On Tuesday, the NCAA told Michigan State it was interested in potentially investigating how athletics officials responded to concerns about Nassar.

Hundreds of students had said they would march to the administration building Friday to demand Simon’s resignation. Last week, a unanimous vote by the Associated Students of Michigan State University condemned the board of trustees and administration for their handling of sexual assault, said the leadership of the institution had failed them, and that change in leadership at the highest levels was necessary.

But some professors had defended Simon, saying she was well-respected at the university, that she could not have been expected to have known about the abuses, and that they trusted her to implement the kinds of changes needed to ensure a safe and respectful environment on campus in the future.

Simon is a Spartan to the core, several faculty members said: She earned her doctorate there in 1974 and held a variety of positions at the university, including provost, before being named president in 2005.

Jason Cody, a spokesman for Michigan State, did not respond to requests for comment Wednesday evening.

On Saturday, one trustee, Mitch Lyons, broke with the board’s support for Simon, but early this week the vice chairman of the board reiterated strong support for her, saying she would not leave. “That will not happen. Period,” Joel Ferguson, the board’s vice chairman, told Michigan radio station WVFN. “I’ve been on the board for 30 years and she by far is the best president we’ve ever had.”

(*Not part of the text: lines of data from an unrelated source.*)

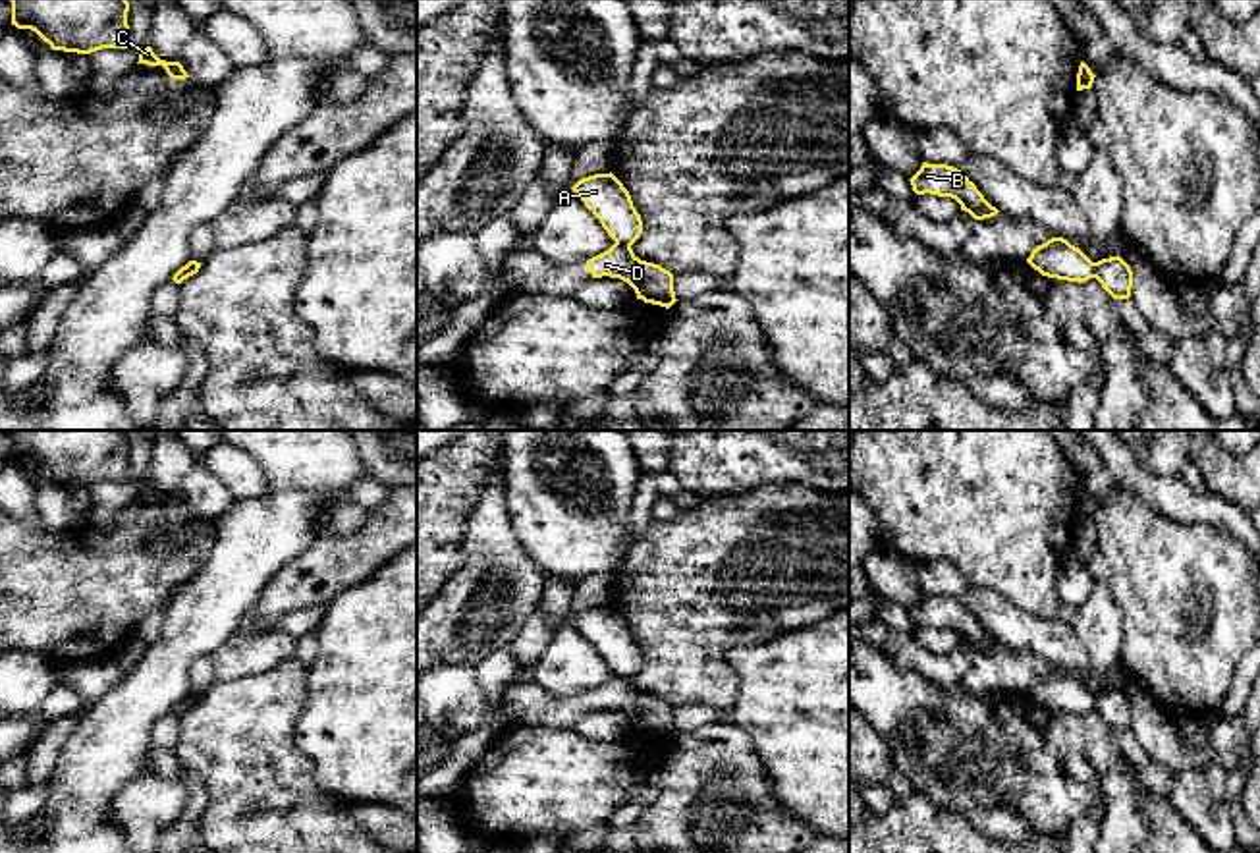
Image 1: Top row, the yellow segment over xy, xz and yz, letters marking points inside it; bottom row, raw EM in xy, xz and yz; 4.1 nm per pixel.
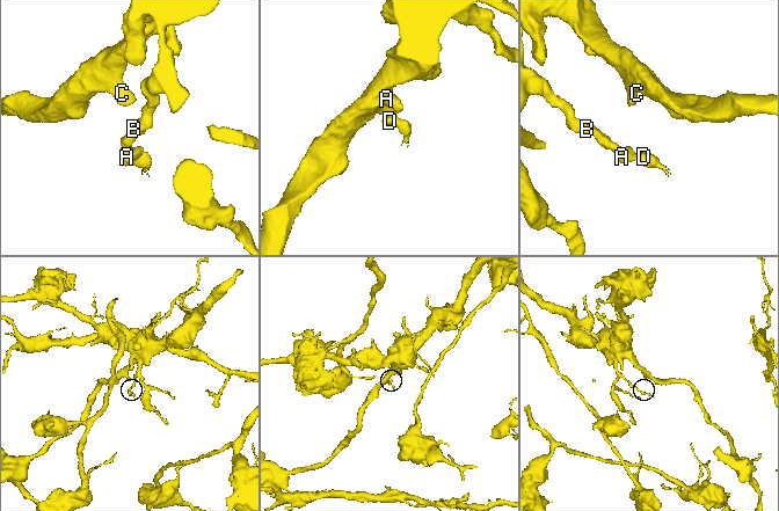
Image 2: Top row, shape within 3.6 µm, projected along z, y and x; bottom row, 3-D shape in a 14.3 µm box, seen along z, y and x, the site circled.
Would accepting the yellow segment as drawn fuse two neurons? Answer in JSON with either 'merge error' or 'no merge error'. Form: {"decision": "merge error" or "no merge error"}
{"decision": "merge error"}

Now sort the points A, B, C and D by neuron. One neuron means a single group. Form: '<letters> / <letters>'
A B C / D

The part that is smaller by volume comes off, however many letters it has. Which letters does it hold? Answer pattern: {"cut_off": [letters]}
{"cut_off": ["D"]}

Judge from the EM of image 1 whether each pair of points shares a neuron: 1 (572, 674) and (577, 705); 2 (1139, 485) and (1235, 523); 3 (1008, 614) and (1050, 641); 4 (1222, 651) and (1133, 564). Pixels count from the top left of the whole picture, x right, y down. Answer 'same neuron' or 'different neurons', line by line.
1: different neurons
2: same neuron
3: same neuron
4: same neuron

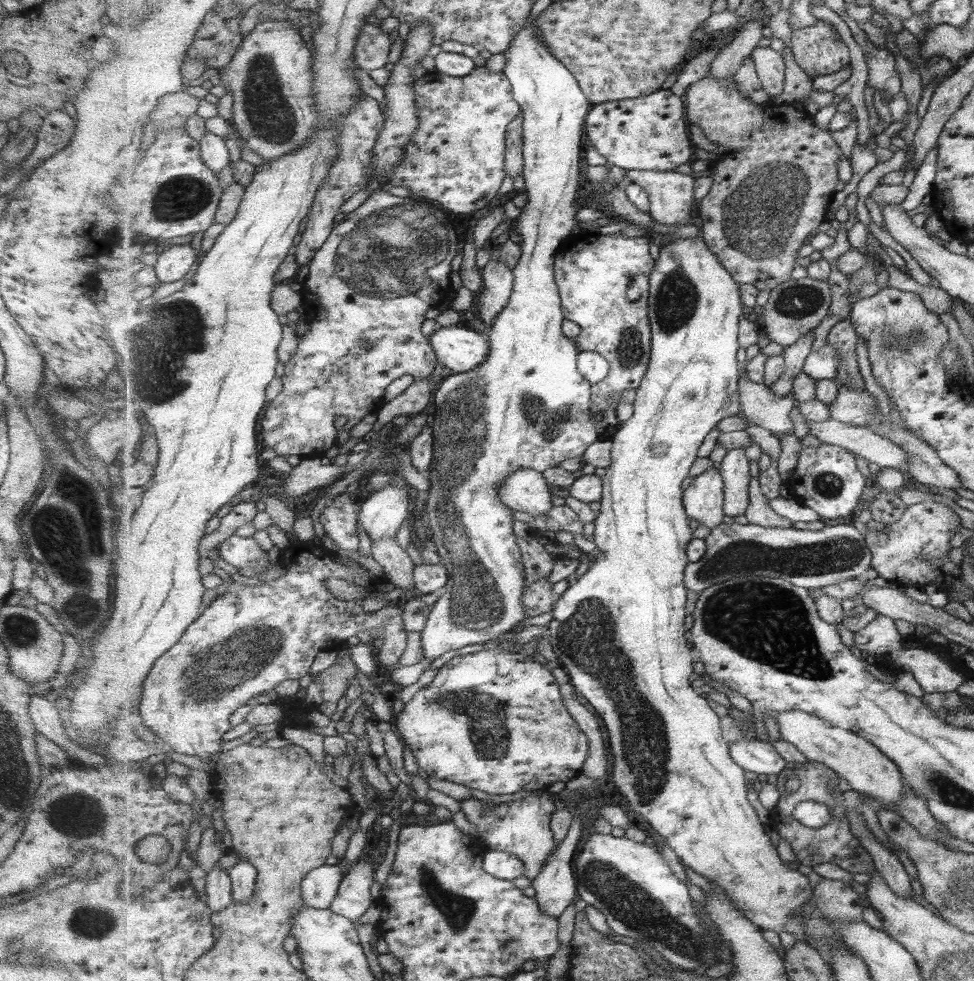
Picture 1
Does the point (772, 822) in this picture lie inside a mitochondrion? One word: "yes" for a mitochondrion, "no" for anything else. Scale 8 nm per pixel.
no

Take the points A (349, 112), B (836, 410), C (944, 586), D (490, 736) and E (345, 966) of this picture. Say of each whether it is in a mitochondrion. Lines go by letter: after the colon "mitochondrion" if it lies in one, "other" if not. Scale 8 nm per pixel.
A: other
B: other
C: other
D: mitochondrion
E: mitochondrion

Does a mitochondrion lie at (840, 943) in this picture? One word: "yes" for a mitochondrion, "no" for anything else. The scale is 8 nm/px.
no

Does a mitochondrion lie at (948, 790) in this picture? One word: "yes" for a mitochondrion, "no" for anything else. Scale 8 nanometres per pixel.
yes

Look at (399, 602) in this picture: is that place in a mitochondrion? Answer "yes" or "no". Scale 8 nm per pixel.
no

Simon said she in her resignation letter she limited her personal remarks to keep the focus on “Team MSU,” but finished with an intimate farewell.

“I have spent my entire professional career, more than 40 years, at MSU. I love this place. I have watched it grow and prosper, and it has been the honor and privilege of my life to serve as its president since 2005, and over the last few years, to have the opportunity to work with all of you toward our shared goals for MSU. I will continue to do whatever I can to help MSU prosper in the future as a Spartan in whatever role I may play.”